Field hockey plays a huge and active role in making my life better and gives me so much: confidence, strength, and a place to belong. For me, it's not just my sport, it's my community. 

One of the hardest things field hockey has helped me through was my family's move. We moved during the middle of the summer, and because of COVID-19 restrictions, I didn't get to say goodbye to many of my friends. If moving schools is hard enough, just imagine doing it in the middle of a pandemic. School was totally virtual, my friends were miles away from me and I was so lonely. But then field hockey started, and even with masks and distancing and precautions, I had this thing in my life that felt normal. 

At tryouts, I was so nervous about making the team, but practice by practice, I got to know my teammates and eventually made new friends. I worked really hard to keep up, this new team was really, really good, and I realized that field hockey is something I'll always have. No matter where I live, or where I go to school, I know I can walk onto a field hockey field and find my people and have a place where I belong. And if I feel like that, I know there are plenty of transgender kids just like me, who just want a way to belong.
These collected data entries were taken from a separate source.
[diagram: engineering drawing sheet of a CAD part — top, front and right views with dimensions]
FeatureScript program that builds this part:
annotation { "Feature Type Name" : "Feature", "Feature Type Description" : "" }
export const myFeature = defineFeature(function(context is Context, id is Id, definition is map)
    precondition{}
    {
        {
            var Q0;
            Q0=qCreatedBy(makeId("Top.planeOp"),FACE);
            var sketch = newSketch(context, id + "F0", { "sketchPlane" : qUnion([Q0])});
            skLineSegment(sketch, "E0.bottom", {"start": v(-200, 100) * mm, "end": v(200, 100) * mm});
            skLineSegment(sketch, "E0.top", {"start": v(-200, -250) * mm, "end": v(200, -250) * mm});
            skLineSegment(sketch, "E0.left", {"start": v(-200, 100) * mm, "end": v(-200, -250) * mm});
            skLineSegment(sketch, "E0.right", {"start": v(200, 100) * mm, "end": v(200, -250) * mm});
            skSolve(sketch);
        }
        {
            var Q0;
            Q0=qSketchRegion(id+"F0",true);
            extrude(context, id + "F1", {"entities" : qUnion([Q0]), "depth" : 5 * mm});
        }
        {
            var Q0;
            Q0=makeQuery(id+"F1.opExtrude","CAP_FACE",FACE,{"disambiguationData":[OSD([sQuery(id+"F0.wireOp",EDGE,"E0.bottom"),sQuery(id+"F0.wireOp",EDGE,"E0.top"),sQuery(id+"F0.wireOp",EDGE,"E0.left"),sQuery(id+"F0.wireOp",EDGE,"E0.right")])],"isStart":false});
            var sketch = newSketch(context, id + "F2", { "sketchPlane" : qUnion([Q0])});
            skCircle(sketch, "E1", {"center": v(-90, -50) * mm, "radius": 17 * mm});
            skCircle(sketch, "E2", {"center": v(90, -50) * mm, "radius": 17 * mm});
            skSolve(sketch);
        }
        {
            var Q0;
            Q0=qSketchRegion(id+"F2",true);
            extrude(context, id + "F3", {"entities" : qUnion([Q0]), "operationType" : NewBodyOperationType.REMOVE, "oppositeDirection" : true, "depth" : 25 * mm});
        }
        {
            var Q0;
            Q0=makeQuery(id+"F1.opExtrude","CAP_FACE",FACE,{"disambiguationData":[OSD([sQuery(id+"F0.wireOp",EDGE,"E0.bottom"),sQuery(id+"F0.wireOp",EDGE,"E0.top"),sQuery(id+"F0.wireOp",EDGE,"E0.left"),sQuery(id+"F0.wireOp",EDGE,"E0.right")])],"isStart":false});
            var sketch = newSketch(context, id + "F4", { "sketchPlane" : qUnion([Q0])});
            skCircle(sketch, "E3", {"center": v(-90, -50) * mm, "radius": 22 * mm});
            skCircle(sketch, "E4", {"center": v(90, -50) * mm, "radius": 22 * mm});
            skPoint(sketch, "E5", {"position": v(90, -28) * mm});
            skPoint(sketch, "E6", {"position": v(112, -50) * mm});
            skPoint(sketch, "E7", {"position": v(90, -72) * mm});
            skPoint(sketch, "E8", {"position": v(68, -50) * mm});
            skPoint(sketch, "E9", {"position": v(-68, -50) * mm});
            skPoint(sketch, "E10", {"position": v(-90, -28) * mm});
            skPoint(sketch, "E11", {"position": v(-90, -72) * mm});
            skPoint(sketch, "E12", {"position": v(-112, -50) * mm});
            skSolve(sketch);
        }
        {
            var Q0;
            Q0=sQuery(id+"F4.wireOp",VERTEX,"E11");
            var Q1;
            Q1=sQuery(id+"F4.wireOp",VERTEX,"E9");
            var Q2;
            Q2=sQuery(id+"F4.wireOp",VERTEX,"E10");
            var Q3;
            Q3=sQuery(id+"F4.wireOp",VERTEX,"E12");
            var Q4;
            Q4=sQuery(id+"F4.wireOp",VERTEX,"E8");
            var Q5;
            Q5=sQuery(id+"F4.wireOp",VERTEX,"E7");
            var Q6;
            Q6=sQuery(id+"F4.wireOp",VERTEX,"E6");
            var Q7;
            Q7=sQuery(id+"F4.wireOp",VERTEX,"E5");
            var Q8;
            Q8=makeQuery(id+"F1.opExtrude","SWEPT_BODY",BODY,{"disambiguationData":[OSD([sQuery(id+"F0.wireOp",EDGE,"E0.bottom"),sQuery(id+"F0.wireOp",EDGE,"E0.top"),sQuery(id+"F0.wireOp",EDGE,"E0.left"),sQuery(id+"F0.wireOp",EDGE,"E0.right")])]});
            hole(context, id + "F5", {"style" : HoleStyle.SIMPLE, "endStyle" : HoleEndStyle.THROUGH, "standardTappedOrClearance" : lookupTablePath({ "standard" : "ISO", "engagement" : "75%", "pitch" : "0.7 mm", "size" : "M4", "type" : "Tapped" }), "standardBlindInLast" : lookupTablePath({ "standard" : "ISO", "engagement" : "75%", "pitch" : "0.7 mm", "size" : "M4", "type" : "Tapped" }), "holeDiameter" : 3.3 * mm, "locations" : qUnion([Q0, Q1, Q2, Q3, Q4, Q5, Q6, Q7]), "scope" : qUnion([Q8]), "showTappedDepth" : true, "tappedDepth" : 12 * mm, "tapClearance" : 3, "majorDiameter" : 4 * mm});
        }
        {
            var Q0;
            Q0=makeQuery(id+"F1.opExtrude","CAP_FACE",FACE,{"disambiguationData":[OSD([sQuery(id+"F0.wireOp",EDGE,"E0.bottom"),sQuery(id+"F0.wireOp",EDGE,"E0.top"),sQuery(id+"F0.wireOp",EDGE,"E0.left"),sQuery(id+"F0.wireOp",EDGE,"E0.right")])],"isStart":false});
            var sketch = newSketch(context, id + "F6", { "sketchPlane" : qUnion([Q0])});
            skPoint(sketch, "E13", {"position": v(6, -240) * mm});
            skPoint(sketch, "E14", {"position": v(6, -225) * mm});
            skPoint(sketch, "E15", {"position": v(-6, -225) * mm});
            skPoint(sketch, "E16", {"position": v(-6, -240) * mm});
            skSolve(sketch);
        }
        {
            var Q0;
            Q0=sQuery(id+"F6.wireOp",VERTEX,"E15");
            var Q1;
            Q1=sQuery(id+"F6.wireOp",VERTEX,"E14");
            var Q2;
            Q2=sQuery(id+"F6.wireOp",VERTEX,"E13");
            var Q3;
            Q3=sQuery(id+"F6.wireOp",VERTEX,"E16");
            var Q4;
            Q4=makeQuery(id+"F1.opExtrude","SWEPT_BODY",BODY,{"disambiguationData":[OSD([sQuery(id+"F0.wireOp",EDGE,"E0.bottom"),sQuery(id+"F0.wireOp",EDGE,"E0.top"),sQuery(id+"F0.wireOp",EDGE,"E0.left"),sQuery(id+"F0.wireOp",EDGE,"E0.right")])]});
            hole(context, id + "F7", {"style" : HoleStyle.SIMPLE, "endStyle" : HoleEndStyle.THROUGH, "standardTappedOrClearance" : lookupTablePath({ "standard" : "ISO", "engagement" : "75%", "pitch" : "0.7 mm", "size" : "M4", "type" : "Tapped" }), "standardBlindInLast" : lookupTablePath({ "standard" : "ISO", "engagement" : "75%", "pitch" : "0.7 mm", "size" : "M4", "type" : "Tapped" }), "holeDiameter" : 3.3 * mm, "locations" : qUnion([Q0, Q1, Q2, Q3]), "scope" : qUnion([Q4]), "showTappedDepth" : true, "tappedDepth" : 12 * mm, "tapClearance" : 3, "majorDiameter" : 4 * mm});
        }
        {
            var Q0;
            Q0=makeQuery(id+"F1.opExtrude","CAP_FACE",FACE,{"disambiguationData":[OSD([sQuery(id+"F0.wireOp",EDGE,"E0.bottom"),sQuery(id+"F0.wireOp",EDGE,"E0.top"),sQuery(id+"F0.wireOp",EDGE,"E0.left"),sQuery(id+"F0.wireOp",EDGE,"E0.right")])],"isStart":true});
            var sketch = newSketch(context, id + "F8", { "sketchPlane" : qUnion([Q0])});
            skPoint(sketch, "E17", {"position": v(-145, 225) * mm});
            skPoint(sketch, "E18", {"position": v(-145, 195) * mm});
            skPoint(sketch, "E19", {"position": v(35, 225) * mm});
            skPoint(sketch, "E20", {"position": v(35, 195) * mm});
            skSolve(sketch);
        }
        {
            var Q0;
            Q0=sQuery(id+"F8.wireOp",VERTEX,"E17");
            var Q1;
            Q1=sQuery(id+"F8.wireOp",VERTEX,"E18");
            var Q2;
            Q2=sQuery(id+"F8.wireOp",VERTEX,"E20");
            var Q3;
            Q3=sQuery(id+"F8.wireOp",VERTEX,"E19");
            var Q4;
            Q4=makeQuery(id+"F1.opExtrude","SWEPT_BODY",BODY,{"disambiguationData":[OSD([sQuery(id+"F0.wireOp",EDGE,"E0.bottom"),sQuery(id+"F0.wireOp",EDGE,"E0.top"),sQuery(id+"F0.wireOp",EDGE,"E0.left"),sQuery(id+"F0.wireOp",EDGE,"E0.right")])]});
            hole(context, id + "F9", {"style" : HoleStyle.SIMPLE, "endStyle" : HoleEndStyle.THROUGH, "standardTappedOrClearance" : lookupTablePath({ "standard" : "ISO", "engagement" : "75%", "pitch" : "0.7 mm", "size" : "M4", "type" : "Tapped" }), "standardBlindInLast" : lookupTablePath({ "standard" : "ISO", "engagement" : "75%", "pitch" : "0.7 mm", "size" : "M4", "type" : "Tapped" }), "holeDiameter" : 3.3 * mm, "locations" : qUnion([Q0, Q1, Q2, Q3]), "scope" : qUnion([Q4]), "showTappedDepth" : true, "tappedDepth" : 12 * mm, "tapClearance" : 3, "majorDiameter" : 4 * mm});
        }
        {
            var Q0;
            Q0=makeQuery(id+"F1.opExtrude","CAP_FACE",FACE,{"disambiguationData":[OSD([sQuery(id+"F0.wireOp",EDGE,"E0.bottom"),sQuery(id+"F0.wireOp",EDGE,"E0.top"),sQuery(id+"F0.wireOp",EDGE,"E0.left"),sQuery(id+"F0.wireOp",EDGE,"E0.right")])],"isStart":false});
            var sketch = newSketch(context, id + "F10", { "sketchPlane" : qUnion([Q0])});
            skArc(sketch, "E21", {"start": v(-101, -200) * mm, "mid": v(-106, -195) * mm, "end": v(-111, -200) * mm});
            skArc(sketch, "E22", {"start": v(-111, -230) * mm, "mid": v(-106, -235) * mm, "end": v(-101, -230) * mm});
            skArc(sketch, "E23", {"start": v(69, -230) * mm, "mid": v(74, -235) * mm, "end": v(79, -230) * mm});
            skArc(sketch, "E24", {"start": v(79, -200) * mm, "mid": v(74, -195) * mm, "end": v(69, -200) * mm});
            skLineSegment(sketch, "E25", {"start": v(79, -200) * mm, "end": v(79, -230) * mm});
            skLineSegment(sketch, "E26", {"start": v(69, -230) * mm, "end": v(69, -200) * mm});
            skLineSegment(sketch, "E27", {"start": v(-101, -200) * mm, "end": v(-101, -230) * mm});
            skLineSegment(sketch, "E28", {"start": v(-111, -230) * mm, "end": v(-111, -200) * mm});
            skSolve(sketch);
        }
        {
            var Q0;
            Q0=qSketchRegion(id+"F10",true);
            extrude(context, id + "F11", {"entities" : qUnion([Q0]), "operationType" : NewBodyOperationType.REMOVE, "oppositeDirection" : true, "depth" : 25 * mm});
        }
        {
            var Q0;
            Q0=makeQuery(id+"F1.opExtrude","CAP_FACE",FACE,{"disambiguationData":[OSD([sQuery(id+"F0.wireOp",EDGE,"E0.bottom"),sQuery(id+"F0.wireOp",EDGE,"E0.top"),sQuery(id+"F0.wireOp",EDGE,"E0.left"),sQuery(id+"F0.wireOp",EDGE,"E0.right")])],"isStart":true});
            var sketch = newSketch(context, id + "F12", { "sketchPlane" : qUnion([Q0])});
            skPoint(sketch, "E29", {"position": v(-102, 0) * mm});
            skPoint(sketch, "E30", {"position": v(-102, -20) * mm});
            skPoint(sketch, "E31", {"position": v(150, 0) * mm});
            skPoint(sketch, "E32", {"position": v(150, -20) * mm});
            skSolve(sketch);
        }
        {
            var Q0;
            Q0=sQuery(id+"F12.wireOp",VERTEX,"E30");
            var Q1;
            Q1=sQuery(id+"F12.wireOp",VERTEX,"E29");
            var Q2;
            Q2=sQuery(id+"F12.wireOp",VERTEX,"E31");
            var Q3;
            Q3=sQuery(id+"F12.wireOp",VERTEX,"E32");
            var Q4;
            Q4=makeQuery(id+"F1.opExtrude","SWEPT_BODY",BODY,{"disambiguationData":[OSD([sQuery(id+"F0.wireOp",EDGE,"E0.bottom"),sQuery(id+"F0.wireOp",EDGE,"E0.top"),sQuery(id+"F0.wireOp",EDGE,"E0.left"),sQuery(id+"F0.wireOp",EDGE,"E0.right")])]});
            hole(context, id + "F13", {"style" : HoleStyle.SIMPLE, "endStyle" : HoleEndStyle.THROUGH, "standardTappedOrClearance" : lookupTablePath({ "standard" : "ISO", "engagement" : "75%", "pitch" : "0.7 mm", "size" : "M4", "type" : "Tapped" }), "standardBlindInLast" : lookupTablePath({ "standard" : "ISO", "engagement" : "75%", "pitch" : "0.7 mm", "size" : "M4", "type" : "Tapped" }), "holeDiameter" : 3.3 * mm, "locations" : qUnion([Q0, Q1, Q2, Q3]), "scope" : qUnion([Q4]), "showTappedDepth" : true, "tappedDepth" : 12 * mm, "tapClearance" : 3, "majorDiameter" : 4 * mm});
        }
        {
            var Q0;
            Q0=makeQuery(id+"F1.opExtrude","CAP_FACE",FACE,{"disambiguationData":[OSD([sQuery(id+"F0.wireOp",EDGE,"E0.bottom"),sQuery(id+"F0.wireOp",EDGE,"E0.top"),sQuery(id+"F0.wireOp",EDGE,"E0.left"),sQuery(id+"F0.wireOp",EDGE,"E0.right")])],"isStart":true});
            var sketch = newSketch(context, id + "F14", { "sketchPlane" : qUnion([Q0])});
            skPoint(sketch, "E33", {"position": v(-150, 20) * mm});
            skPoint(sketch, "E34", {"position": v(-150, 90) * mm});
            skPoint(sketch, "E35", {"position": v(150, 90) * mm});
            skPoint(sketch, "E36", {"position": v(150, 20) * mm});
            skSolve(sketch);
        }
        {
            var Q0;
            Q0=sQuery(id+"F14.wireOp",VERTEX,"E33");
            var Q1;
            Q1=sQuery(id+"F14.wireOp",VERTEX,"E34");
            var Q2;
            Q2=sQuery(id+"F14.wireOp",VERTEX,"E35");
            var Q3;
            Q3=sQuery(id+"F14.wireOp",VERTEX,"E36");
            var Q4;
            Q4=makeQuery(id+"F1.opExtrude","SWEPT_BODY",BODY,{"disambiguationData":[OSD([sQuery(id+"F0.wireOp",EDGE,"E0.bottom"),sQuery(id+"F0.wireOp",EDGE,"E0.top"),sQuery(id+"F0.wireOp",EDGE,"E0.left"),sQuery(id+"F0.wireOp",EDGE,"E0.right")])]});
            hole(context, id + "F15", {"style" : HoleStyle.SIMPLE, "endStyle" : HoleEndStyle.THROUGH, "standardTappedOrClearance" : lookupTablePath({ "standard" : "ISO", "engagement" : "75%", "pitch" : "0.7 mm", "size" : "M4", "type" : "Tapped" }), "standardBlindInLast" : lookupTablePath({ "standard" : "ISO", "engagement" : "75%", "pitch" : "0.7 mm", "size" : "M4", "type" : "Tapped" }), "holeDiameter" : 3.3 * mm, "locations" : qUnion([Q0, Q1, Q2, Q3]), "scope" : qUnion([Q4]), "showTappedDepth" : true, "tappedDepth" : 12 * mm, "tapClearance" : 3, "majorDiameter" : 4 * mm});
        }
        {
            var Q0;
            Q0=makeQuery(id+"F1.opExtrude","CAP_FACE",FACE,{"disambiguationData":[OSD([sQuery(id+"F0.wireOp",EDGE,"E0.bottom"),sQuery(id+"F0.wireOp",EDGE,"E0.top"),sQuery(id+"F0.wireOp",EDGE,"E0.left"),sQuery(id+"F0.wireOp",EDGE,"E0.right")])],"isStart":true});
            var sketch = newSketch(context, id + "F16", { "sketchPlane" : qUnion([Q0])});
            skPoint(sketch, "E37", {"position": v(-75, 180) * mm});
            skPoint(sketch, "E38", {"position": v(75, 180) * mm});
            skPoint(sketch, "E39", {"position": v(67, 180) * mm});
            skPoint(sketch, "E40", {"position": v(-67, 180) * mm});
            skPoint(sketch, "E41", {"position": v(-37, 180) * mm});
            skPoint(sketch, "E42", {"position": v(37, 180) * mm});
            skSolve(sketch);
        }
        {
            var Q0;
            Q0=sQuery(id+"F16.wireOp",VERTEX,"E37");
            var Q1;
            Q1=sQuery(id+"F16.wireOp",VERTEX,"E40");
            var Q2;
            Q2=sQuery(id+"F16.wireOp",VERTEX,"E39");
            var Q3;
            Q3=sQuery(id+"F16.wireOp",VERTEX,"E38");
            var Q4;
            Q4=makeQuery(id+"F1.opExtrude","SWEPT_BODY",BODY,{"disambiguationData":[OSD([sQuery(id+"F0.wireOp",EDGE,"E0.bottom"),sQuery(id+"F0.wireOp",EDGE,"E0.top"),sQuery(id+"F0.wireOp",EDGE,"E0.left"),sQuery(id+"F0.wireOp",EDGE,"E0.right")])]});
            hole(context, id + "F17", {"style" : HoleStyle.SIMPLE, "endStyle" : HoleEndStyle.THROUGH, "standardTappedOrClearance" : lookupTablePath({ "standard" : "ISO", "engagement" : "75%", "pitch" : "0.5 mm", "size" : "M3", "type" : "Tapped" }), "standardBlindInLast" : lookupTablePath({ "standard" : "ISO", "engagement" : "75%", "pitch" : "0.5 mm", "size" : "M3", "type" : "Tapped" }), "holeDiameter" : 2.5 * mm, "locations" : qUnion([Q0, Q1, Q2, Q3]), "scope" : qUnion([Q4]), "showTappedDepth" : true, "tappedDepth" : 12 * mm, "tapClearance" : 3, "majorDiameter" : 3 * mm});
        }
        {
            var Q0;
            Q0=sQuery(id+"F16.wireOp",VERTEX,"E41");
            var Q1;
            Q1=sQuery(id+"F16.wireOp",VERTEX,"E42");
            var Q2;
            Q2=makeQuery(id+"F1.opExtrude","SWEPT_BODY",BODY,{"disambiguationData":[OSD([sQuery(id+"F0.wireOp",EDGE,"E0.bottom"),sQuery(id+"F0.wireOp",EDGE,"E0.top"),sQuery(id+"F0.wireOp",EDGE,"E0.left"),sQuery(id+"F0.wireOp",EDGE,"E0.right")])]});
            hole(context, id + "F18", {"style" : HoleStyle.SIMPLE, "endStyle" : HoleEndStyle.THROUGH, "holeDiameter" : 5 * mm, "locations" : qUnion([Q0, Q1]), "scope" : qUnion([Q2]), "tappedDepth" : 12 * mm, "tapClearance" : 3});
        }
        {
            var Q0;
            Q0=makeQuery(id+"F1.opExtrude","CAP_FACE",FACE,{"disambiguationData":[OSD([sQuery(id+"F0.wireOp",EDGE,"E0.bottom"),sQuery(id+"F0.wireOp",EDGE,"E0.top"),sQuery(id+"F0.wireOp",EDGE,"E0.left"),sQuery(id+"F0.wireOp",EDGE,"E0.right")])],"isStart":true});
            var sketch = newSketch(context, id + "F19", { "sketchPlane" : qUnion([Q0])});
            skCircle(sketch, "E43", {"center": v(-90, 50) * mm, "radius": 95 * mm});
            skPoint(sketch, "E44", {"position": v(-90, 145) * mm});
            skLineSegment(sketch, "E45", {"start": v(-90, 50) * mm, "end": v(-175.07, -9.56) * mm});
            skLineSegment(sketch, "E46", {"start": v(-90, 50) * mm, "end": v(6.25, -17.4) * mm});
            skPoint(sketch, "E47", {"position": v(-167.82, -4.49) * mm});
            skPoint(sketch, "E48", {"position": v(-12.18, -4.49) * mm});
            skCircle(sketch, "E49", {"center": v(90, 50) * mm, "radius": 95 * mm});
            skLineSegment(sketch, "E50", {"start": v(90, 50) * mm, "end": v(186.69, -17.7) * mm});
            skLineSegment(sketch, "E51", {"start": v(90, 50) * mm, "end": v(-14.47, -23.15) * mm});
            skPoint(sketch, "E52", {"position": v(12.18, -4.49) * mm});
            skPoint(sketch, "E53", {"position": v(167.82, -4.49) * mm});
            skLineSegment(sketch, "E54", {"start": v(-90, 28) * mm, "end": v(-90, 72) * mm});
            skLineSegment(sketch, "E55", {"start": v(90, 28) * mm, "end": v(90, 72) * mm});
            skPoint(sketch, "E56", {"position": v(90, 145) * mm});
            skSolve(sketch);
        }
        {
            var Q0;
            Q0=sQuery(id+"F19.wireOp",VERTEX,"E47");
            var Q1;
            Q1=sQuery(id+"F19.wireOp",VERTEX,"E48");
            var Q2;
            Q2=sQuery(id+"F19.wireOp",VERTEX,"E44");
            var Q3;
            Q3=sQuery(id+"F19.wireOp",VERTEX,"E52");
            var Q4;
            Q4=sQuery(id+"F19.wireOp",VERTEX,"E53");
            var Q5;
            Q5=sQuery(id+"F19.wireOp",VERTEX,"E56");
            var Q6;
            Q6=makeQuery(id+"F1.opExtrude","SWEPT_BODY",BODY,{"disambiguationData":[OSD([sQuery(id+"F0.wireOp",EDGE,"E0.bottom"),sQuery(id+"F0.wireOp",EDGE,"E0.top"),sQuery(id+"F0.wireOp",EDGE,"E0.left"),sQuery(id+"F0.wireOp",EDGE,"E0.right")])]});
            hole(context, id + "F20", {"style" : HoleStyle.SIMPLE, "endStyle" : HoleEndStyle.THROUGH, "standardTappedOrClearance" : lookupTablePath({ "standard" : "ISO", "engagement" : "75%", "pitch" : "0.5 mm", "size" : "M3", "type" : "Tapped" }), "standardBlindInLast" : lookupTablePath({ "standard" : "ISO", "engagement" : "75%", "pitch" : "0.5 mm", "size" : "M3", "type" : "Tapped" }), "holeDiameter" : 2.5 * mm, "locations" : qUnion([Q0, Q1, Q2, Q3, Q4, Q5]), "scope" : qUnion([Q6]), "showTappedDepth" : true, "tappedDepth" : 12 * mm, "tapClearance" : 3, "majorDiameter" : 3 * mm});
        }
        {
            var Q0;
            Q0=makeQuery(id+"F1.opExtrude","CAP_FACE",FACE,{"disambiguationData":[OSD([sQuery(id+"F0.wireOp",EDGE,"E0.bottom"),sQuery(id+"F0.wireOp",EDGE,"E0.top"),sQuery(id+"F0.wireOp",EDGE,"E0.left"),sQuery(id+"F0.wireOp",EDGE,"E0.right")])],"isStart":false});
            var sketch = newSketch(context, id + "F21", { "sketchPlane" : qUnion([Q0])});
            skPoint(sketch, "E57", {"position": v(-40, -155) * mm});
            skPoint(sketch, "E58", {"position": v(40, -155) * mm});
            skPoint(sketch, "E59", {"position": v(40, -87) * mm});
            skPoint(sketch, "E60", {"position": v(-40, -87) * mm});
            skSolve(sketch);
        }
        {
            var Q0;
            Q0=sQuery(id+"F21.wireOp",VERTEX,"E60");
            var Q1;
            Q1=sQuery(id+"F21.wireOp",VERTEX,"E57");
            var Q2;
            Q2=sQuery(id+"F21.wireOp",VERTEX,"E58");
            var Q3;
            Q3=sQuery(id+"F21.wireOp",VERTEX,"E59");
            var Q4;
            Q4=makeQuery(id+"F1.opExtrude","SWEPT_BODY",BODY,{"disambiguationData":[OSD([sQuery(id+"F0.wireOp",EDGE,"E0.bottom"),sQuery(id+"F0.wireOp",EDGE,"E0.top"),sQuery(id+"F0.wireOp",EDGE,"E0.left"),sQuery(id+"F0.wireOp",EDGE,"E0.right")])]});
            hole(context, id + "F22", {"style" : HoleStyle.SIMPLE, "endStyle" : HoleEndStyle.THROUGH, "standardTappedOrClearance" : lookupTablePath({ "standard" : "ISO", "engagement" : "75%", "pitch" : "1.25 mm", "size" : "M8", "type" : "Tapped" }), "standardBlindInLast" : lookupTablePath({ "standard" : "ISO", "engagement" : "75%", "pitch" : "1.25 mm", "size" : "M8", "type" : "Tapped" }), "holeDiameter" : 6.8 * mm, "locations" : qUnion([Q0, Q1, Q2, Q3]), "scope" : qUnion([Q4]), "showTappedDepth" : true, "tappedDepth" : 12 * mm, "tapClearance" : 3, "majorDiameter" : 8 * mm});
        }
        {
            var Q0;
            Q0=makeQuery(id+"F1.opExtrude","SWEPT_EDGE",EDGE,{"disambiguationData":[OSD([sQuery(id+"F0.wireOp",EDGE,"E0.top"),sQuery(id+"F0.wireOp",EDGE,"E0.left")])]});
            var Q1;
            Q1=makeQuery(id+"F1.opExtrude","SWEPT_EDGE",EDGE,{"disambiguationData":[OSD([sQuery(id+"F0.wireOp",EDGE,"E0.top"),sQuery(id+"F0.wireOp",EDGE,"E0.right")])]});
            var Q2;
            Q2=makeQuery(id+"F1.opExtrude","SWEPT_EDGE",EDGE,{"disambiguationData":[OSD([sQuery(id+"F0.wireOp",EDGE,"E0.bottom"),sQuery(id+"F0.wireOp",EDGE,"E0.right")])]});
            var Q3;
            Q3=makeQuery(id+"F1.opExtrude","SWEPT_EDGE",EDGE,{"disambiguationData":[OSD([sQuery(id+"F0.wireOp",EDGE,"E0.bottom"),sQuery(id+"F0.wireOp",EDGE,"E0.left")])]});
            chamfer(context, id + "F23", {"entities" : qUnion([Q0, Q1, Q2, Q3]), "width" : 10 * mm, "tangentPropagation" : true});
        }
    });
Rebekah's viral photo at a rally. Jamie Bruesehoff

When I was 10 years old, I spoke at a rally after the Trump administration tried to take away protections for transgender students in schools. My hair was pink and I held up a sign that said, "I'm the scary transgender person the media warned you about." The photo went viral and suddenly I had a platform. Now, I'm using my voice, my story, my childhood, to make sure that every transgender kid can be heard. 

I think one of the biggest things people need to know is that we're just like every other athlete. In several states, like New Jersey, there have been policies in place for over a decade that allow transgender athletes to compete in the sports they love. We just want to play like everybody else. When I'm on the field, nobody can tell that I'm the "trans kid." I'm just like every other player. 

Rebekah with her mother Jamie Bruesehoff. Jamie Bruesehoff

I know what it's like to have my gender questioned, to have to prove I'm a girl. It's invasive and embarrassing. I wouldn't want anyone else to have to go through that. To me, playing sports means getting to be a part of something bigger than myself. I can remember the day I scored my first goal. We had been playing for a long afternoon, we were all tired, and the game was incredibly close. I swung my stick hard and the ball soared into the goal, changing the outcome of the entire game. I did that for my team! Every time I've stepped onto a field since I feel powerful and capable of anything. 

Playing field hockey shows me how hard work and perseverance can help you make a real-time difference — on the field and in the world. That feels really good, and it translates to everything I do in life. But it's hard to see such hate towards transgender kids all the time. Trans kids just want to be kids for as long as we can. Why can't people let us?